───── DOCUMENT TEXT ─────
# It's heeere!



## peterpen (May 5, 2004)

I'll do the full bike-porn layout once I get the build finalized, but here's a shot of my 53cm 05 KG481SL. Soon come: Thomson post, new rear cluster and derailleur, white zip ties for the cadence sensor.  

I've only taken it on the rollers and one short 30 miler, so no real impressions other than the usual I-got-the-exact-bike-I-wanted superlatives: quick, responsive, climbs like a scalded monkey. I have a pretty heavy two weeks of training scheduled and then a race at the end of the month, so i should be able to give some more detailed feedback.

Unfortunately, I already have one quibble: the fork is spaced about 5mm wider than the hub, so I have to unscrew the QR several turns to get over the lawyer tabs. (And, since they're carbon, I can't file the tabs off.) Wonder if others have this problem w/ their HSC 5's? Or maybe this is an early production run problem - this frame was built up for Interbike, which meant a nice discount for me. And the paint scheme is slightly different from the one's I've seen in catalogues/ websites which have an all-blue HT and clear carbon lettering on the fork. Now isn't that special?


----------



## innatehealer (Nov 30, 2004)

*nice*

very nice. 

What size cassette do you have on there? Also, is that a 34/50 on the front?

enjoy it!

Looking forward to hearing your feedback.


----------



## peterpen (May 5, 2004)
───── INPUT DATA ─────
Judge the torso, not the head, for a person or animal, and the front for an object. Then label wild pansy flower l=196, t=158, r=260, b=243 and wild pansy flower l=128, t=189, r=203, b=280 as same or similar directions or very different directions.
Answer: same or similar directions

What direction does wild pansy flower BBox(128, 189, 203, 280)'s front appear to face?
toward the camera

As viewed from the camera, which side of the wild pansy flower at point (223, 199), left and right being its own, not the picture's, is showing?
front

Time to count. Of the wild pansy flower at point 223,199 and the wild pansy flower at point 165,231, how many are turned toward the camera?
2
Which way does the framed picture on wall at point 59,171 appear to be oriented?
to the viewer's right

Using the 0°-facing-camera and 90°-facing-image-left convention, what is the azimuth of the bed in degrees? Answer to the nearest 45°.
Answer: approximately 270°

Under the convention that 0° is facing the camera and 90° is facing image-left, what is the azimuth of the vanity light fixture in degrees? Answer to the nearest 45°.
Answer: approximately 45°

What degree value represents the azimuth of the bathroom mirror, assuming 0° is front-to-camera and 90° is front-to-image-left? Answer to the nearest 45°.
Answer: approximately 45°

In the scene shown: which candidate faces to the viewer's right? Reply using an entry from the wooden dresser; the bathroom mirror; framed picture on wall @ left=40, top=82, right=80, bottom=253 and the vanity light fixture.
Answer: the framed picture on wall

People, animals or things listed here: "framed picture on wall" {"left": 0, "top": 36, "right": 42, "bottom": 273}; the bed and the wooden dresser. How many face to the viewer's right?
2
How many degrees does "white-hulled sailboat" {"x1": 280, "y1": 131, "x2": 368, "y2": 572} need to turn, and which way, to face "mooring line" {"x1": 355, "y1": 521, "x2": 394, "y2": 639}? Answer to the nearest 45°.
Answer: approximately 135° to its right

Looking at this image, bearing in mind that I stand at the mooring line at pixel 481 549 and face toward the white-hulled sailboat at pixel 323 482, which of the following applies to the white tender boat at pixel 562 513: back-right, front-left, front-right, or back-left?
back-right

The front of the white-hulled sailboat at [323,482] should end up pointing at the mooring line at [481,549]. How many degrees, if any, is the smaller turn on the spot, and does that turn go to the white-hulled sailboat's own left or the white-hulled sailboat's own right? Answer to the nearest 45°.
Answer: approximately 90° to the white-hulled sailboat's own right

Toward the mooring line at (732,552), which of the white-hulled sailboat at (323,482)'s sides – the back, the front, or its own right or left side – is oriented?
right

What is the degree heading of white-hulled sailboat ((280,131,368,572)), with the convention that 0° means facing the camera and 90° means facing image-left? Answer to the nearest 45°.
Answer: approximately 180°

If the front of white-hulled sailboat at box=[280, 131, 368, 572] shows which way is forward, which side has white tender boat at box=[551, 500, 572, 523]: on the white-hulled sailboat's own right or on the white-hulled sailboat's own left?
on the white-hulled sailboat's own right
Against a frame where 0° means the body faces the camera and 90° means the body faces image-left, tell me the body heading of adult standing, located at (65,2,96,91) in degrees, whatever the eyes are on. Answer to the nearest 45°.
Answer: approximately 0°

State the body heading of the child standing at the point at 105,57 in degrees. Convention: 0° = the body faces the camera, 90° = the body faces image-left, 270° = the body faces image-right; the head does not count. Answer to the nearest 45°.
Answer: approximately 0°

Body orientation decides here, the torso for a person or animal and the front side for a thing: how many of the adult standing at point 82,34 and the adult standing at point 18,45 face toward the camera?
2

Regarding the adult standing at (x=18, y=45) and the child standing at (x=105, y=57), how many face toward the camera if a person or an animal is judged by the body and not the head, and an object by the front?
─────
AIM OF THE TASK:
Write the next part of the bike forum thread, starting right after its final line. The records are separate material and have no connection to the bike thread.

RESPONSE TO THE TASK:
34/50 in front and currently a 12-25, which will be replaced by an 11-23. I average 8-10,000 feet of climbing a week (and am far from skinny) so the compact crank is a knee-saver. Was running the front der. left over from my triple set-up and just added a Campy Compact front der. with this build - huge difference in shifting! Nice and crisp now.


----------



## CFBlue (Jun 28, 1999)

Love that paintscheme - wish they'd offered a 585 in that  

Very nice.

CC


----------



## iyeoh (Jan 6, 2005)

Peterpen,

Nice bike! Look and Campagnolo. Ok. Now, between scotland boy and yourself, I have seen a couple bikes built that way. I had a bike shop insinuate that Looks were built to use Shimano. What nonsense, and the shop not selling Campagnolo really didn't have anything to do with that statement (yeah, right). Anyway, congratulations!


----------



## kevinmcdade (Jan 26, 2005)

Very nice bike!!! That color is great!!!


----------



## innatehealer (Nov 30, 2004)

*peterpen*

Peter,

I'm seriously looking into getting a 481 with a similar set-up. I was contemplating going with the 585 but I think the 481 is better suited to my needs. There are a lot of long steep hills where I ride, I also like to spin a lot due to a bad right knee. I was considering getting the 34/50 in front and either a 12-25 or a 11-28. How does the 34/25 feel for you?

I know I will be missing some gears by going to a 11-28 but it may be worth it for my case. I currently run a 38/53 and a 11-34 in the back... that's right, a 11-34. I rarely use the last gear now but the second to last one I like, 38/30 I think it is. So I'm trying to decide between the 12-25 and the 11-28 to go with the 34/50. 

Also, do you have the short or medium length rear derailleur?

Thanks


----------



## peterpen (May 5, 2004)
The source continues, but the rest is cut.